Besides Kearl, Sun also works with two other area homebuilders, Calvin Waters Construction in South Weber and Chris Thurgood Construction in Syracuse.
Eliason has been a Realtor since 1979 and he has been a director of the Ogden Board of Realtors since last fall. He is a lifetime member of the board's "Million Dollar Club."
Since much of the Ogden board's business is now centering in Davis County, Eliason said the group is considering changing its name so that it can better identify with its service boundaries, which generally extend from the center of Farmington to all of Weber County.
Hill and Bill Barkley are two Sun Realtors who have received their second "Million Dollar Club" awards. The remaining Sun Realtors all have three or more years experience in the business.Eliason said that contrary to the rigid commissions that most real estate companies have, Sun has no set commission rate, explaining that his company's "Flex-a-fee" provides sellers with plenty of options on both services and fees.
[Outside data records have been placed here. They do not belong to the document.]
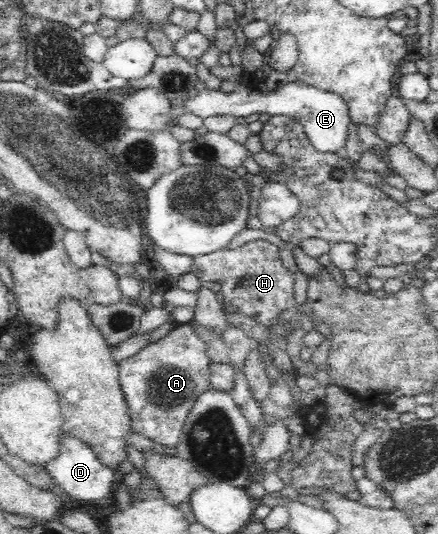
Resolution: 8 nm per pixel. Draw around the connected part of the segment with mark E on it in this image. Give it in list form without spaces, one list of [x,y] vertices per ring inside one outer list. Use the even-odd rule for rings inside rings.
[[[289,83],[284,87],[279,87],[276,91],[263,92],[259,90],[251,90],[244,86],[238,87],[236,91],[232,93],[221,93],[221,91],[205,90],[199,91],[193,94],[193,96],[186,102],[183,108],[176,109],[173,111],[170,117],[170,126],[175,127],[179,125],[179,117],[183,113],[191,113],[196,117],[201,117],[203,120],[223,115],[233,115],[235,118],[243,117],[246,118],[252,114],[263,115],[267,113],[271,116],[289,116],[297,119],[301,125],[303,125],[305,134],[308,135],[310,143],[315,147],[316,151],[320,153],[337,153],[339,149],[345,147],[347,143],[347,131],[352,122],[349,118],[348,107],[345,106],[345,102],[340,98],[339,95],[328,94],[328,91],[321,91],[317,87],[310,87],[303,83]]]

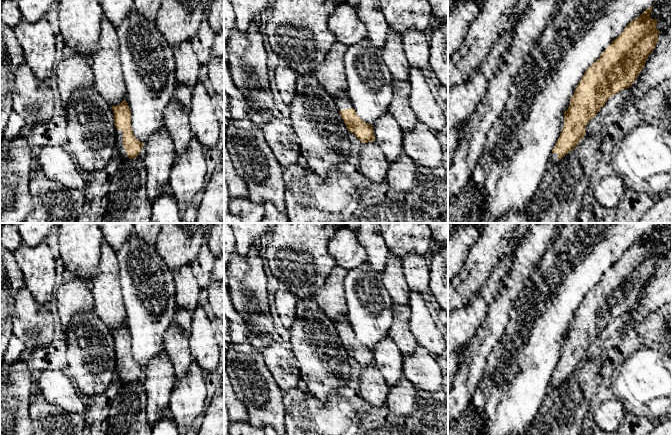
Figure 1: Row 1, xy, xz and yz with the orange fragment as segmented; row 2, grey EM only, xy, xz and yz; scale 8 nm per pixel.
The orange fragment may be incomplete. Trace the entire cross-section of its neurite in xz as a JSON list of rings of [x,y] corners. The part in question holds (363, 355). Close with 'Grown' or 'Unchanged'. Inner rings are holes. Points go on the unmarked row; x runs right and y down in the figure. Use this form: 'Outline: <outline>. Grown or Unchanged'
Outline: [[[346,316],[336,319],[334,323],[348,355],[353,357],[363,368],[375,365],[372,349],[357,340]]]. Grown

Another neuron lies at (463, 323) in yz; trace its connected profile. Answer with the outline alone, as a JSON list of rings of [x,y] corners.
[[[512,242],[480,292],[473,295],[466,306],[448,312],[448,355],[465,346],[485,321],[488,309],[501,291],[503,281],[514,263],[515,247],[516,243]]]

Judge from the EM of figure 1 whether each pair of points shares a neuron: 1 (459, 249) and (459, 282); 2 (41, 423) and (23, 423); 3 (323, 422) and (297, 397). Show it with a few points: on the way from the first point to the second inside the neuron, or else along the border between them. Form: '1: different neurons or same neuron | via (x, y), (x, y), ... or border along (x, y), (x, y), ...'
1: different neurons | border along (470, 250), (458, 274)
2: different neurons | border along (30, 400), (29, 416), (33, 424)
3: same neuron | via (317, 417), (303, 403)

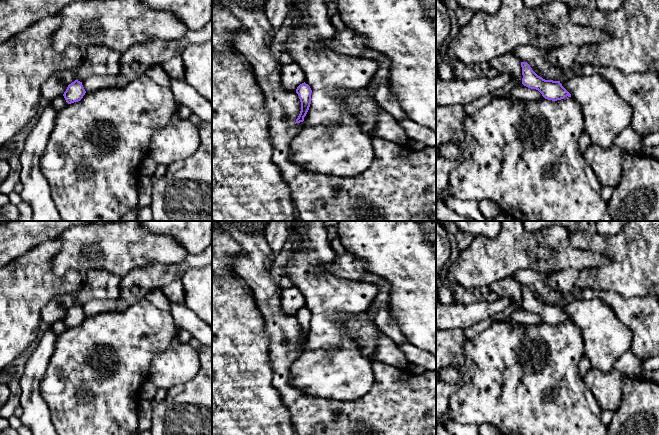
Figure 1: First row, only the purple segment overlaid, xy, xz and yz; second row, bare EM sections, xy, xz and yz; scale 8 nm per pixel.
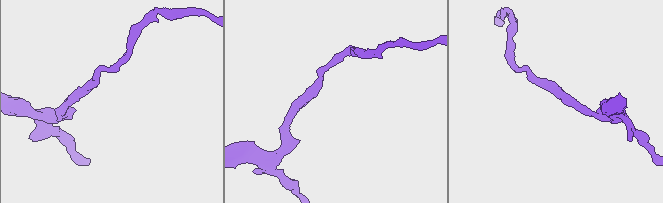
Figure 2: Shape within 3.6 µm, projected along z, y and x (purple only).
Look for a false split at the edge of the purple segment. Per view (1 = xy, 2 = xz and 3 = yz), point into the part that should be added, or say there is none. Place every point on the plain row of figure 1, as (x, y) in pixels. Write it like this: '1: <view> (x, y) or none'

Eliason said he believes Realtors offer excellent services and that they earn their commissions. But it is not an easy job. "I think for every Realtor who has been successful, there are five to 10 who don't succeed . . . it's very competitive," Eliason said. "I feel the majority of agents put in a fair amount of time for the compensation they receive."
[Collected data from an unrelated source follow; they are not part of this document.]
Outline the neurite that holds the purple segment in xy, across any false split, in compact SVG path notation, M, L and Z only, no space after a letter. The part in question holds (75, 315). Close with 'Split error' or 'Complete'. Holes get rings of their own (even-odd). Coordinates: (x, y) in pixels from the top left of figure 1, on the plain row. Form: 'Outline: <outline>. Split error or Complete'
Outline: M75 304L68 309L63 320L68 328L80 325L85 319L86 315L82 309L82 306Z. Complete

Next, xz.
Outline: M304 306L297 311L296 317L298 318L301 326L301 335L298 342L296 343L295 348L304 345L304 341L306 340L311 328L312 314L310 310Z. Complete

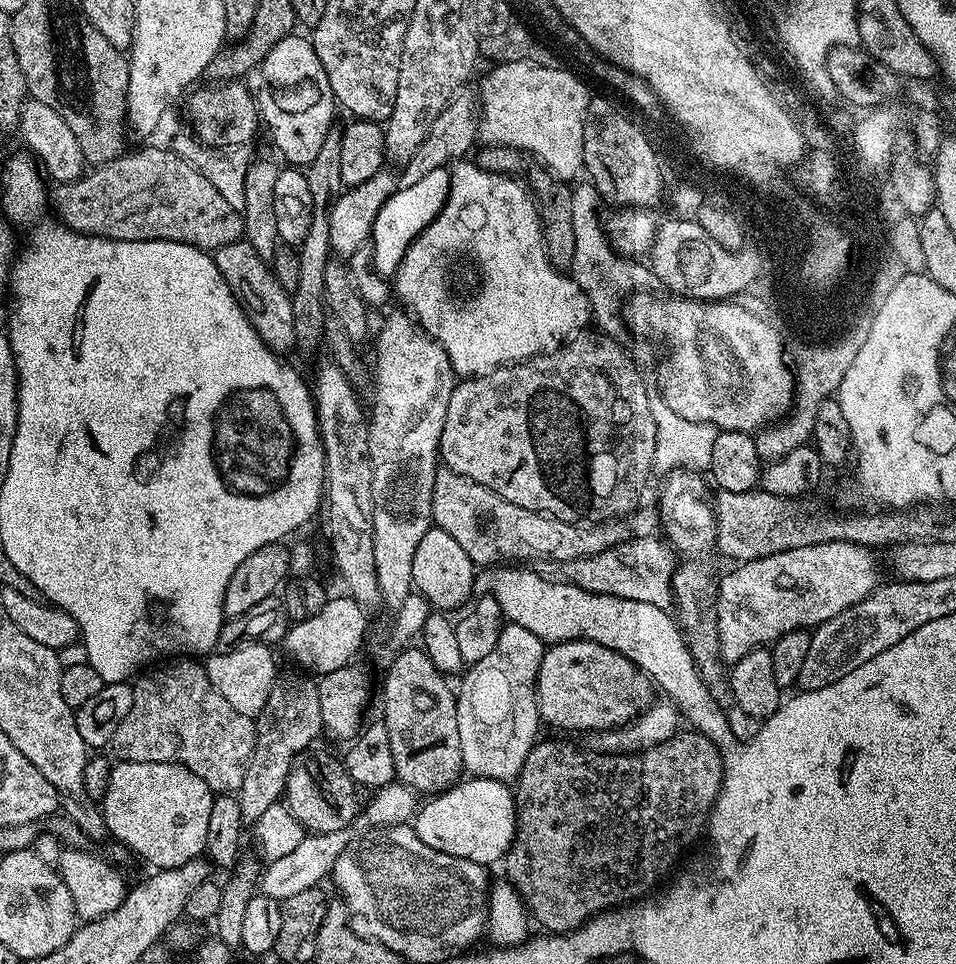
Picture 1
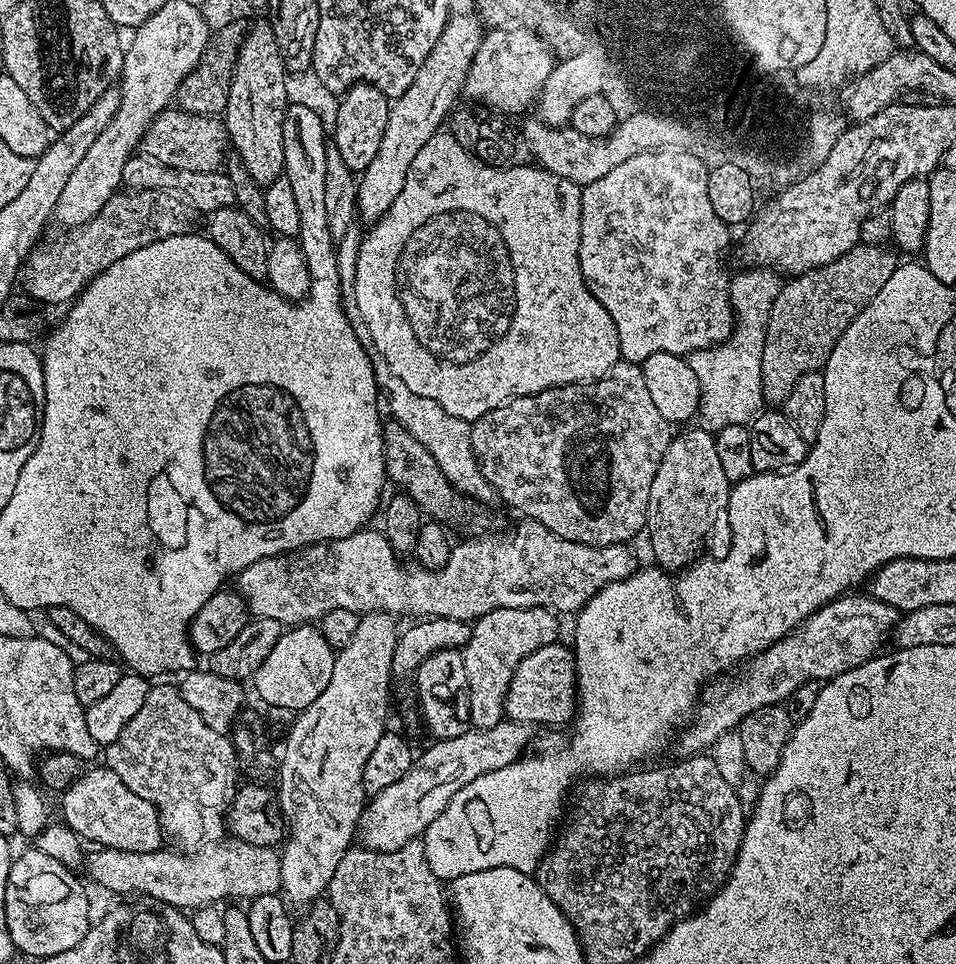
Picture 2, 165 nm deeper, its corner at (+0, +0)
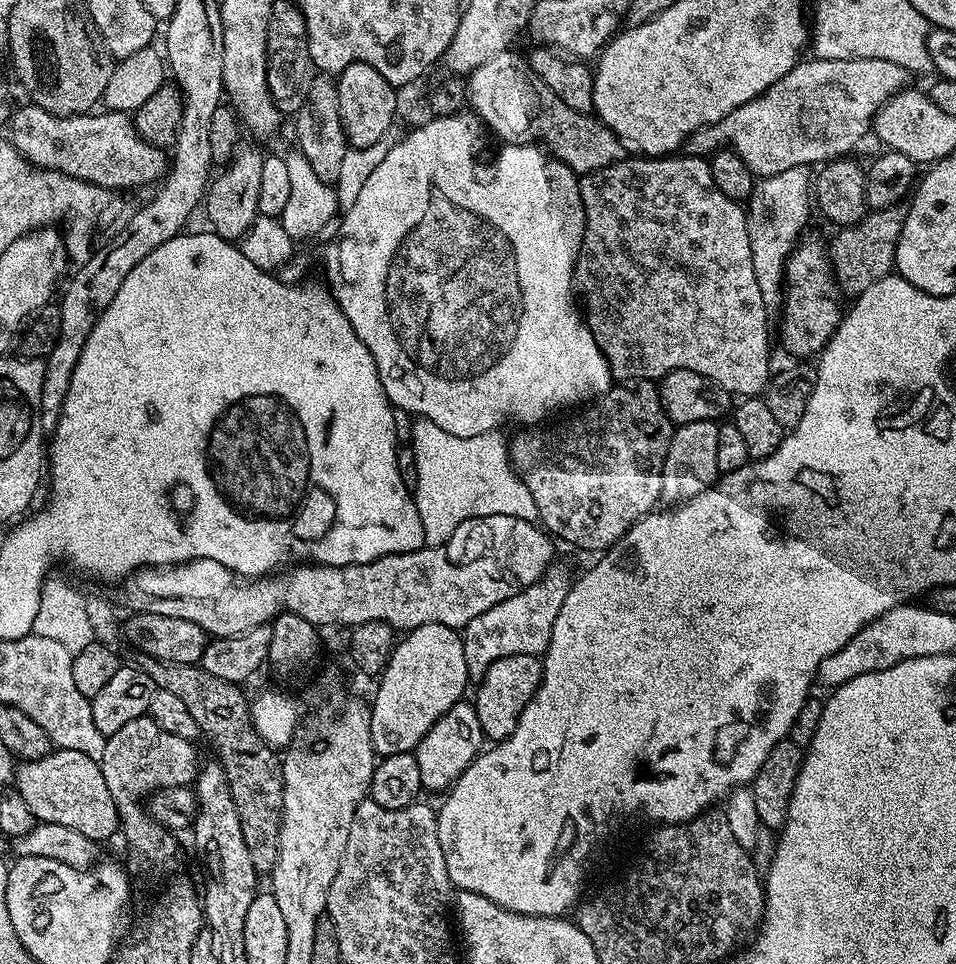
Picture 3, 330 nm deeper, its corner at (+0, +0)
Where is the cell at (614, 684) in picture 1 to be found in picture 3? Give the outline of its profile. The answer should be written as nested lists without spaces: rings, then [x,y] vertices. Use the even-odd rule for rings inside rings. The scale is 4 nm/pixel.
[[[514,654],[506,658],[498,658],[489,666],[486,674],[479,677],[474,703],[478,722],[482,726],[485,737],[489,741],[505,740],[518,726],[522,710],[534,698],[540,688],[544,666],[539,655]]]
He said Realtors are "on call" much of the day, work many evenings and weekends and there are plenty of times when they show a house to a customer but don't get a sale. They get no compensation for this service.
Eliason said he believes most agents are ethical, pointing out that Realtors - real estate agents who belong to a national, state and local association of Realtors - have their own code of ethics and are policed by that organization.
He also pointed out that real estate agents have to pass an exam and be licensed through the state. Thus, a Realtor is a real estate agent but a real estate agent isn't necessarily a Realtor. Realtors also have to keep themselves current on interest rates and changes in FHA and VA financing.
Eliason said he believes the local real estate market is improving. "Interest rates are down. It was hard to sell a home in the '80s, now it's turning around and is easier to sell a home. . . . There's a lot more new construction."
He expects home sales to continue to improve in the north Davis area, despite the upcoming layoffs from Hill Air Force Base.
He said that while a seller wouldn't want to start a bidding war between realty companies, it's still a good idea to shop around and meet at least several Realtors before deciding on the one best suited for their needs.
One trend he has noticed recently in north Davis County is that because of the higher cost of homes in the south Davis area, many people employed in Salt Lake are now buying homes in the north Davis area because of lower prices, wider selection and the relatively uncrowded commute to Salt Lake.